Rapid and serial quantification of adhesion forces of yeast and Mammalian cells

Abstract

Cell adhesion to surfaces represents the basis for niche colonization and survival. Here we establish serial quantification of adhesion forces of different cell types using a single probe. The pace of single-cell force-spectroscopy was accelerated to up to 200 yeast and 20 mammalian cells per probe when replacing the conventional cell trapping cantilever chemistry of atomic force microscopy by underpressure immobilization with fluidic force microscopy (FluidFM). In consequence, statistically relevant data could be recorded in a rapid manner, the spectrum of examinable cells was enlarged, and the cell physiology preserved until approached for force spectroscopy. Adhesion forces of Candida albicans increased from below 4 up to 16 nN at 37°C on hydrophobic surfaces, whereas a Δhgc1-mutant showed forces consistently below 4 nN. Monitoring adhesion of mammalian cells revealed mean adhesion forces of 600 nN of HeLa cells on fibronectin and were one order of magnitude higher than those observed for HEK cells.

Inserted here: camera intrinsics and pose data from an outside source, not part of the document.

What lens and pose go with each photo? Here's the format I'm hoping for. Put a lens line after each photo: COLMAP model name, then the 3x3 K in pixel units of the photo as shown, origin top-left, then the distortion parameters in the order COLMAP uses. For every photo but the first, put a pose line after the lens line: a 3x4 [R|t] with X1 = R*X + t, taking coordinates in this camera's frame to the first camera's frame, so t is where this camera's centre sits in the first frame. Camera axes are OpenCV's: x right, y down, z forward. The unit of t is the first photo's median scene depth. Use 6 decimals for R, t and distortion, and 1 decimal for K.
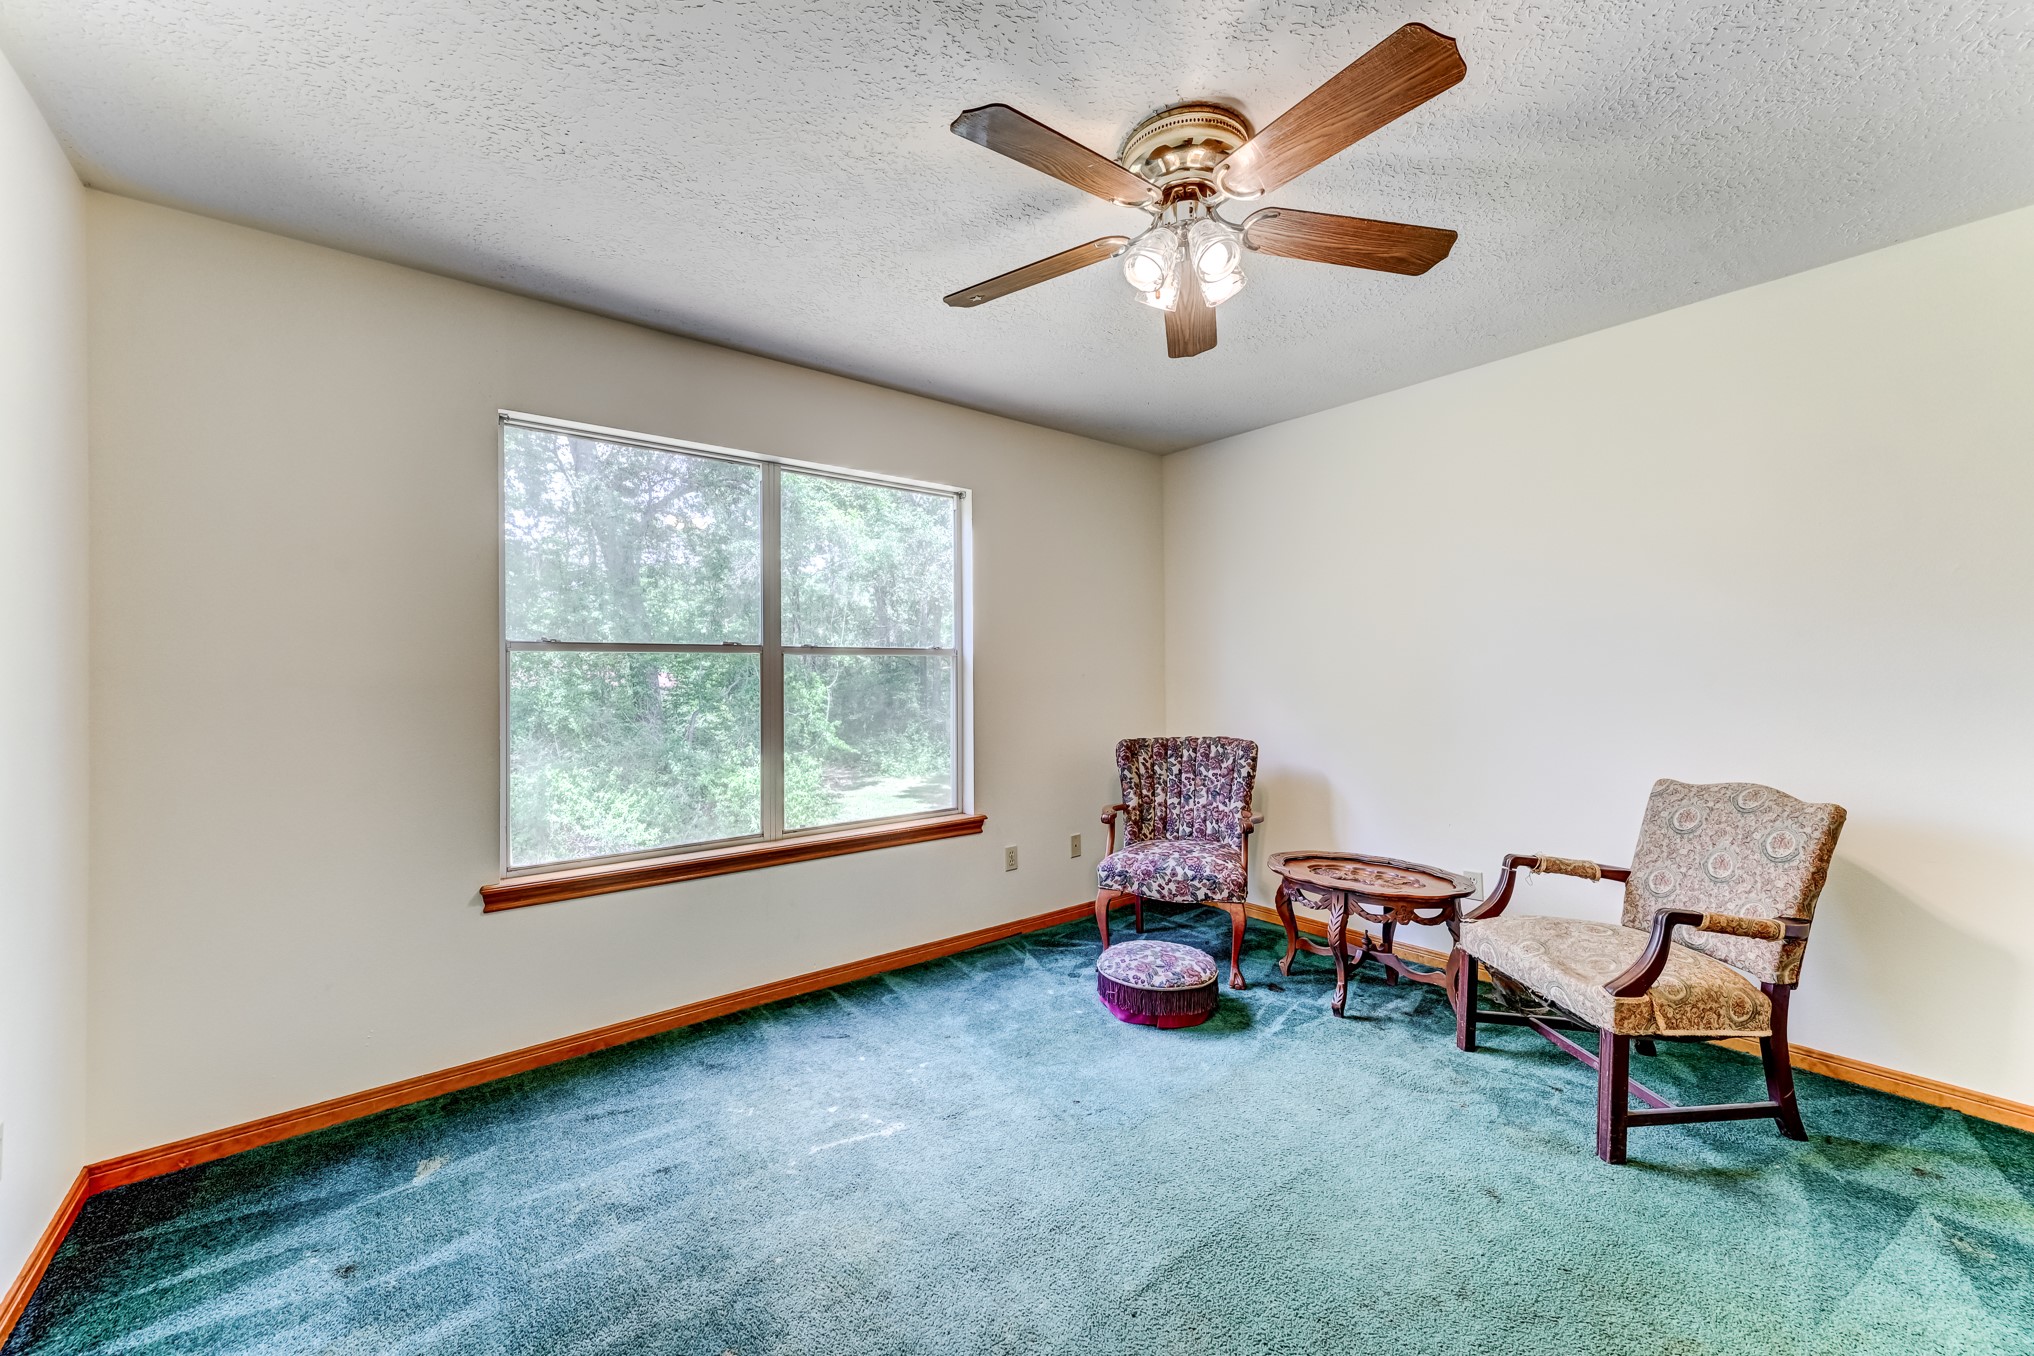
lens RADIAL K [[794.4, 0, 1001.2], [0, 794.4, 672.1], [0, 0, 1]] dist [0.010280, -0.000271]
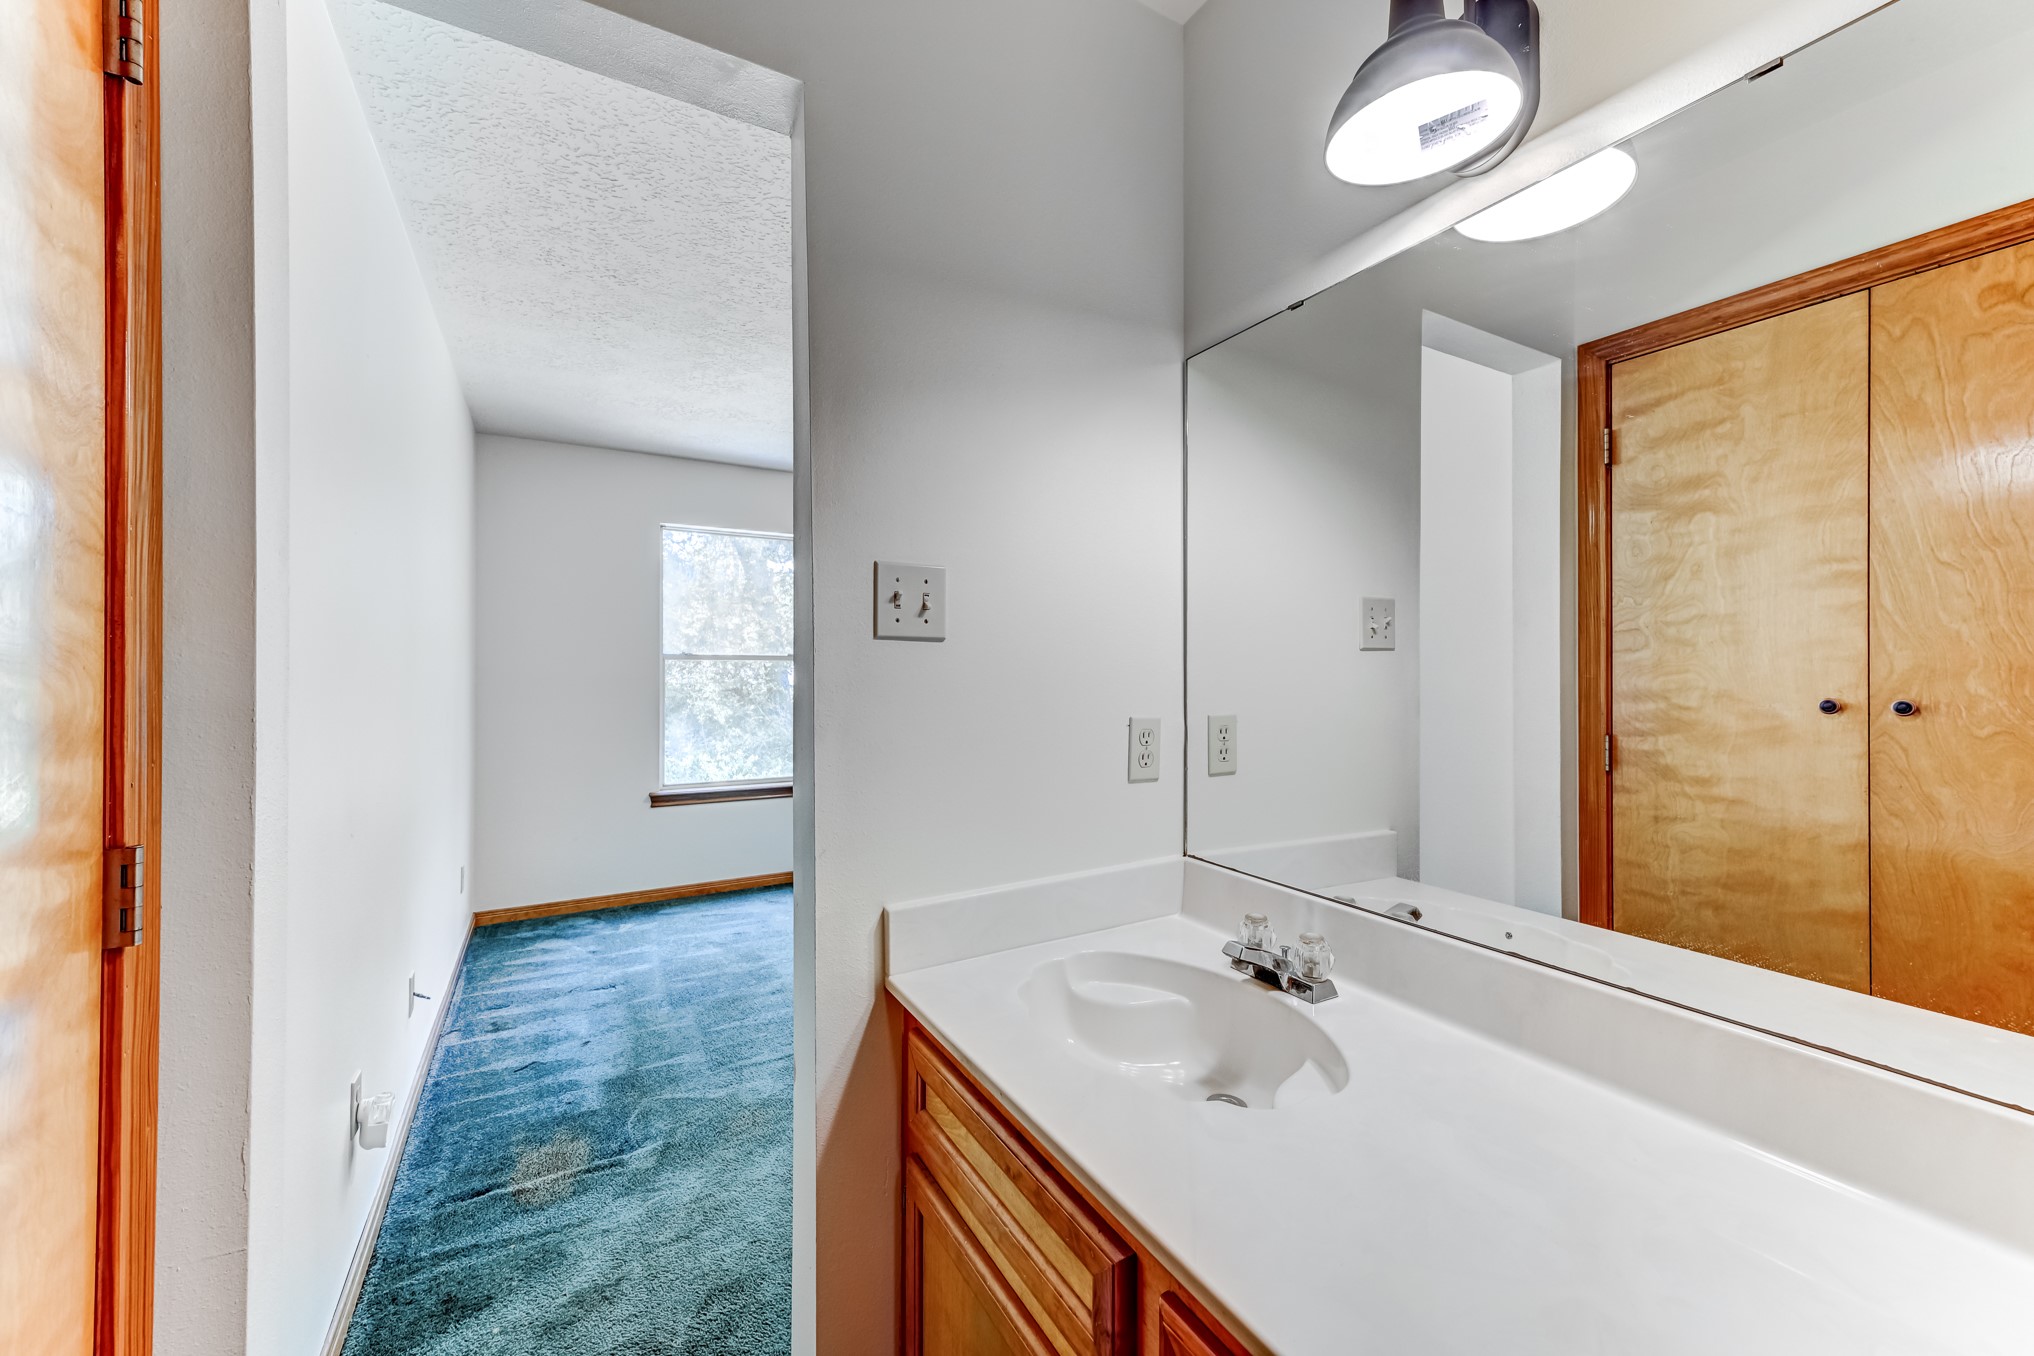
lens RADIAL K [[794.4, 0, 1018.6], [0, 794.4, 663.4], [0, 0, 1]] dist [0.010280, -0.000271]
pose [[0.990698, -0.000752, -0.136075, 0.287017], [-0.000543, 0.999955, -0.009479, -0.003713], [0.136076, 0.009465, 0.990653, -0.459311]]
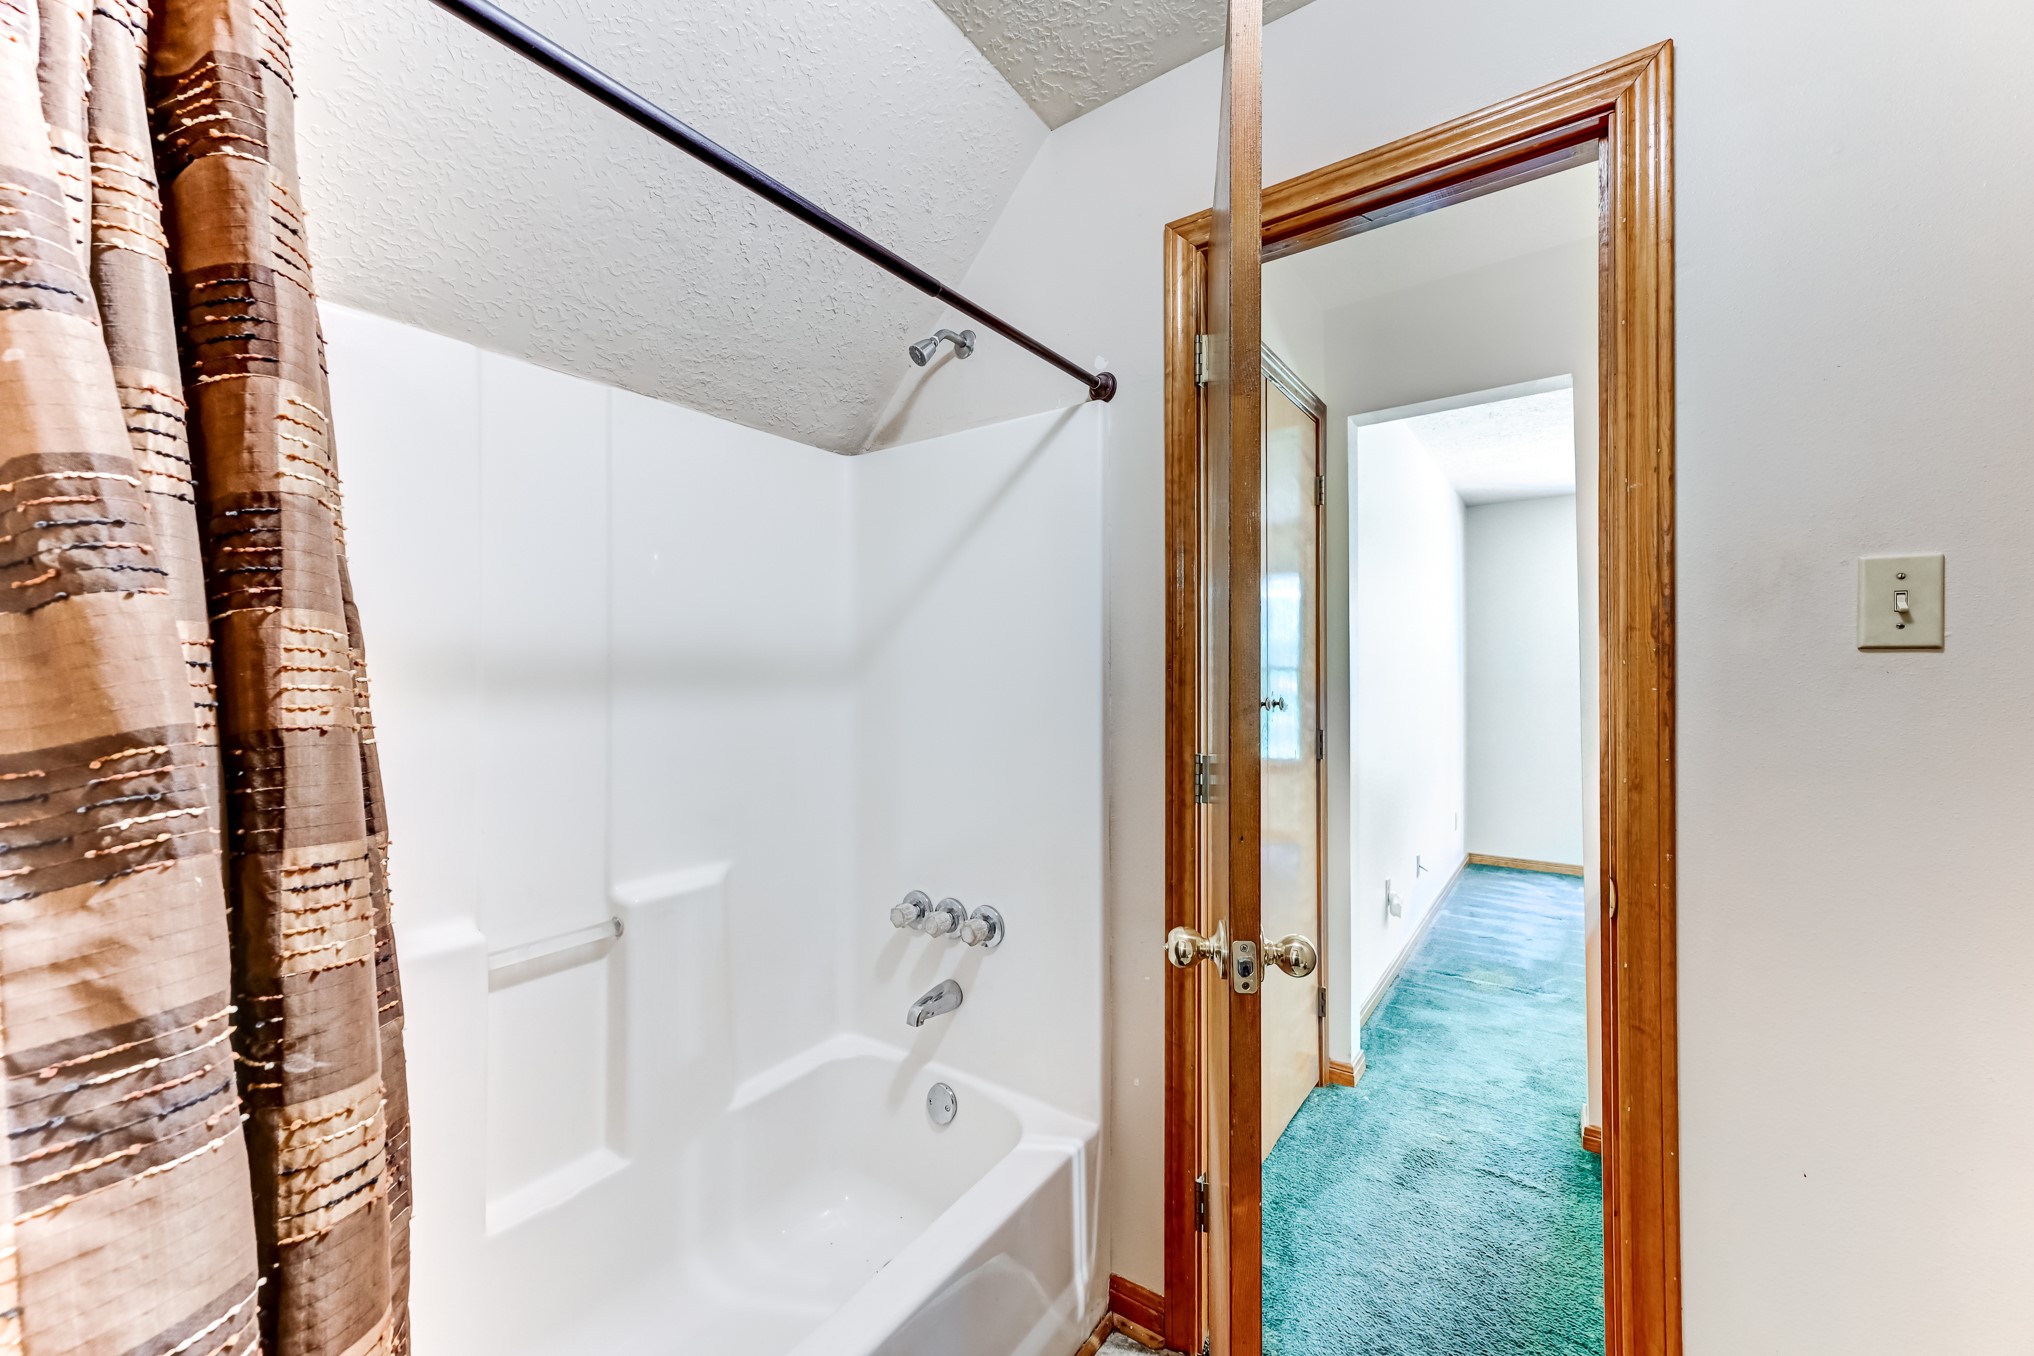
lens RADIAL K [[794.4, 0, 1016.0], [0, 794.4, 682.0], [0, 0, 1]] dist [0.010280, -0.000271]
pose [[0.281703, 0.003088, -0.959497, 0.637077], [0.000347, 0.999994, 0.003320, -0.002594], [0.959502, -0.001268, 0.281700, -0.747984]]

Figure 1. FluidFM-based single-cell force spectroscopy.

Schematic view of the experimental principle. (A) Cell targeting and immobilization to the cantilever through the application of under pressure. (B) Single-cell force spectroscopy and subsequent release of the measured cell.

Figure 2. Representative example of the force-distance (F–D) curves that were obtained with a C. albicans cell on DDP (A) and a HeLa cell on fibronectin (B).

The data show a force range between 20 and 800 nN (red: approach, blue: retraction curve). The maximal adhesion force was computed as the minimum force value (F_Adh). The work performed by the Z-piezo during the detachment process (W_Adh) was calculated as the area below the baseline (shaded area). The distance (d) is the distance required for the complete separation of the yeast cell from the substrate.

Figure 3. The adhesion forces depend on the retraction speed and the contact time.

(A) Dependence of the adhesion force on the retraction speed with a constant contact time of 30 s. The data were obtained with a C. albicans cell on DDP (red) and glass (blue). (B) Dependence of the adhesion force on the contact time. The data were obtained using a C. albicans cell on DDP at three different retraction speeds: 300 nm/s (black), 500 nm/s (red) and 2000 nm/s (blue). Between 5 and 10 F–D curves were randomly recorded per condition. The data shown represent the mean ± standard error. The results in A and B demonstrate that repeated measurements with the same cell do not exhibit a high variance in the adhesion forces.

Figure 4. Adhesion of C. albicans to moderately hydrophobic substrates.

(A) Time-dependent comparison of the maximal adhesion forces at 23 and 37°C. (B) Correlation of F_Adh and W_Adh at 23°C throughout the 9 hours of adhesion; R²  = 0.96. The analysis in (A) involved the recording of at least 7 F–D curves per condition and time frame. The data represent the mean ± standard error.

Figure 5. Maximal adhesion forces of yeast and mammalian cells to abiotic substrates.

(A) Comparison of the maximal adhesion forces of C. albicans and S. cerevisiae to hydrophobic DDP and hydrophilic DDP-OH surfaces at 30°C after an adhesion time of 15 min. The data represent the mean ± standard error of 5–14 measurements per yeast and substrate. (B) Comparison of the maximal adhesion forces of HeLa and HEK cells to glass and fibronectin-coated substrates at 37°C after overnight contact with the cell substrate. A total of 12 and 11 HeLa cells were measured on the glass and fibronectin substrates, respectively, whereas 8 and 9 HEK cells were measured on the glass and on fibronectin substrates, respectively. The data represent the mean ± standard error. The force spectroscopy data, which were obtained when the cell was detached from the cantilever, were not included in the mean and error calculations.

Figure 6. Comparison of adhesion forces of C. albicans wild type and Δhgc1 cells at 37°C.

(A) Distribution of adhesion forces of C. albicans wild type and (B) Δhgc1 cells on moderate hydrophobic substrate. Yeasts were grown at the same temperature the experiment was performed.